Today there are only 16 still living, according to a list maintained by Kathleen Farley, the California state chair of the Sons and Daughters of Pearl Harbor Survivors.
Only 16 still able to tell us what they saw with their own eyes.
Fernandez was working as a mess cook on his ship, the USS Curtiss, the morning of Dec. 7, 1941, and planned to go dancing that night at the Royal Hawaiian Hotel in Waikiki.
He brought sailors coffee and food as he waited tables during breakfast. Then they heard an alarm sound. Through a porthole, Fernandez saw a plane with the red ball insignia painted on Japanese aircraft fly by.
Fernandez rushed down three decks to a magazine room where he and other sailors waited for someone to unlock a door storing 5-inch, 38-caliber shells so they could begin passing them to the ship’s guns.
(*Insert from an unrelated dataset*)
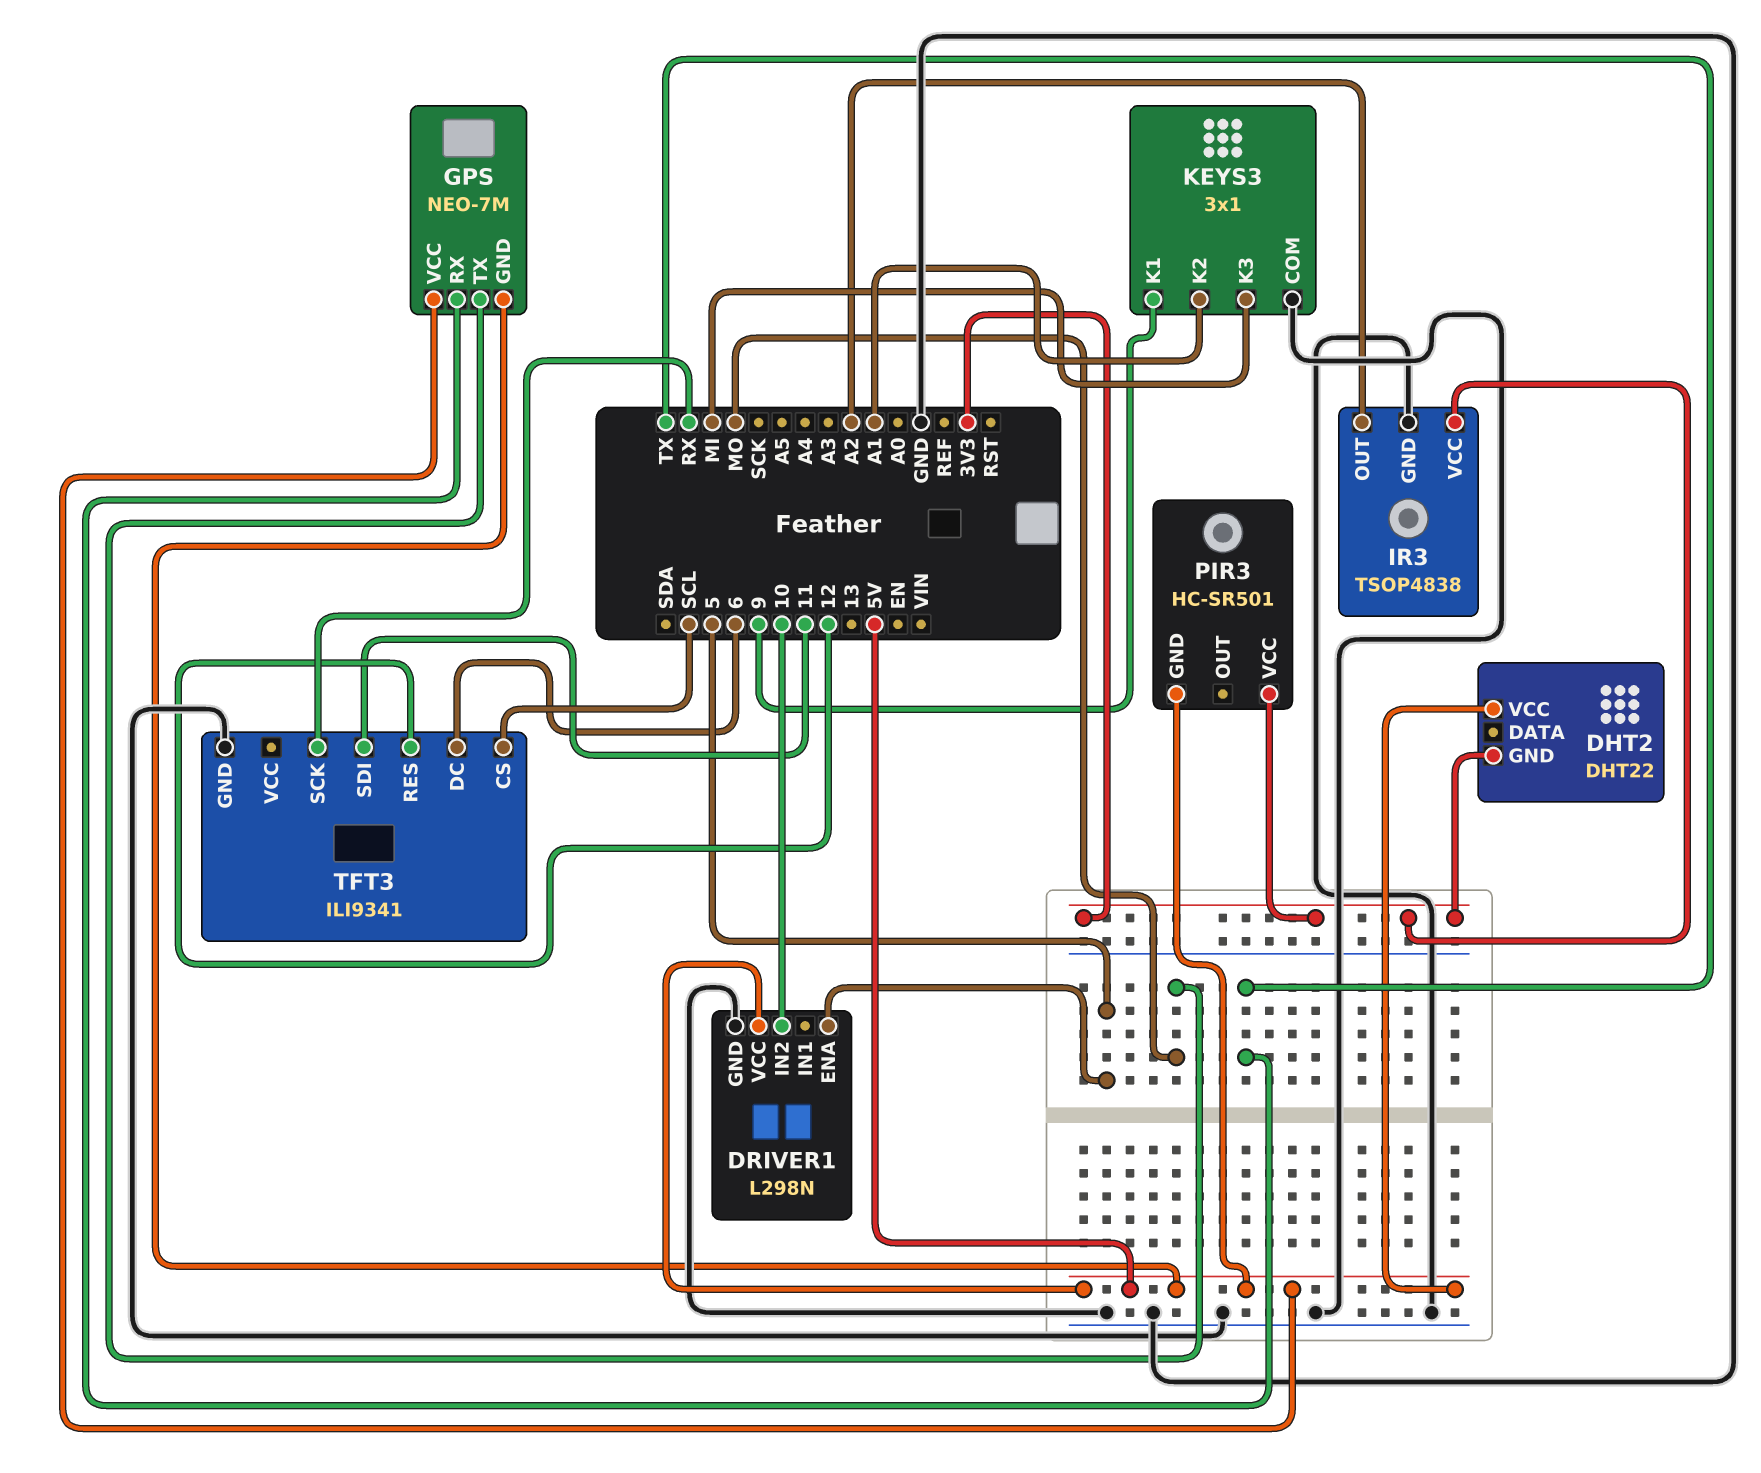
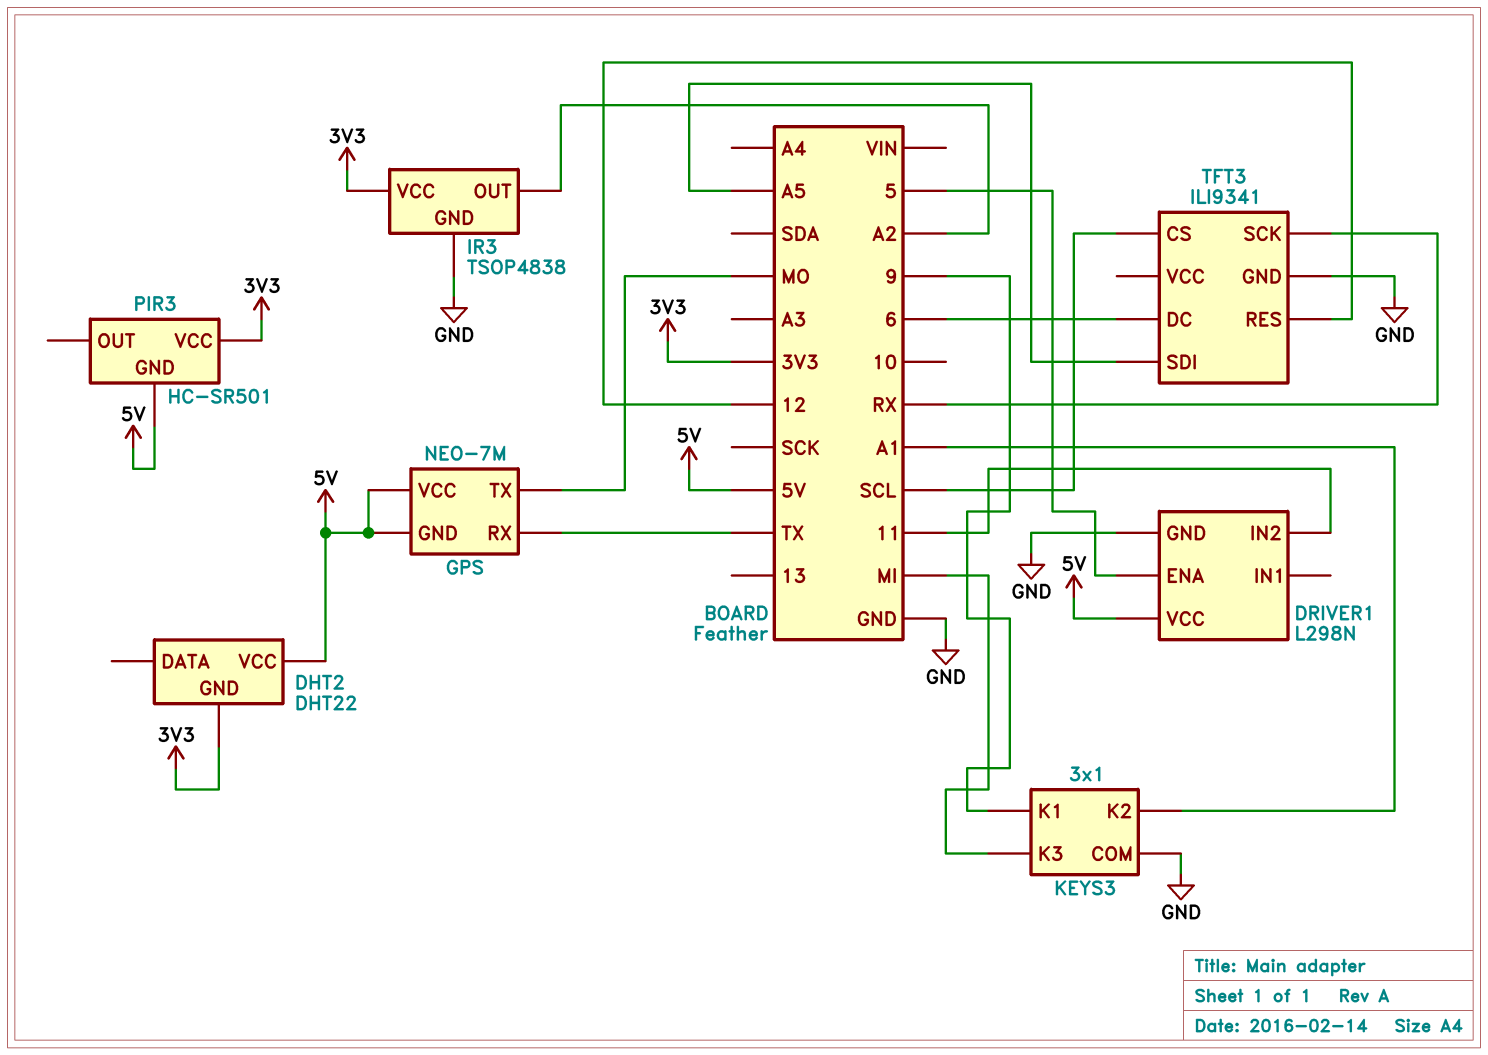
DRIVER1 pin IN2: 10 -> 11
TFT3 pin SDI: 11 -> A5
He has told interviewers over the years that some of his fellow sailors were praying and crying as they heard gunfire up above.
“I felt kind of scared because I didn’t know what the hell was going on,” Fernandez said.
Fernandez’s ship, the Curtiss, lost 21 men and nearly 60 of its sailors were injured.
“We lost a lot of good people, you know. They didn’t do nothing,” Fernandez said. “But we never know what’s going to happen in a war.”
When the teenagers are gone, and the last of the 16 living survivors have passed into history, it will be up to us to keep their memories alive, to go to Pearl Harbor ourselves, and pay tribute to our honored dead. It will be up to us to see Pearl Harbor as more than just a tourist attraction, but a sacred place where men lie at rest. And it will be up to us to continue honoring those like Lou Conter, who decided to be buried on land instead.
0700 Hours USS ARIZONA Pearl Harbor #PearlHarbor83 pic.twitter.com/iRIDIXfpDU
— USS Arizona (@USSArizona) December 7, 2024
May those who perished on this day, and those who served honorably after and have left us since, rest in honored glory. And may we give honor to those who still serve as living witnesses for as long as they are still with us.
Featured image: personal photo by Deanna Fisher, taken July 9, 2023, all rights reserved
Took my daughter to Normandy on the 60th anniversary. The British cemetery in Bayeux is remarkable. My daughter was 14 and the headstones in that cemetery show the ages of the men who died. Some were 14. That kind of hit home for her. I wish every High School in the country could visit Normandy.
Good for you for taking your daughter to Normandy to witness anniversary events and visit historical sites. It’s important to maintain these connections.
I just hope you realize this is the internet and people can look things up for themselves.
Of the first 400 names, almost all are 20 years or older. Not a single one is under 18.
The loss of life is staggering enough as it is. In the context of the normal human lifespan, these were all young men. No need to resort to fake melodrama about teenyboppers being slaughtered en masse in order to make the loss relevant or poignant.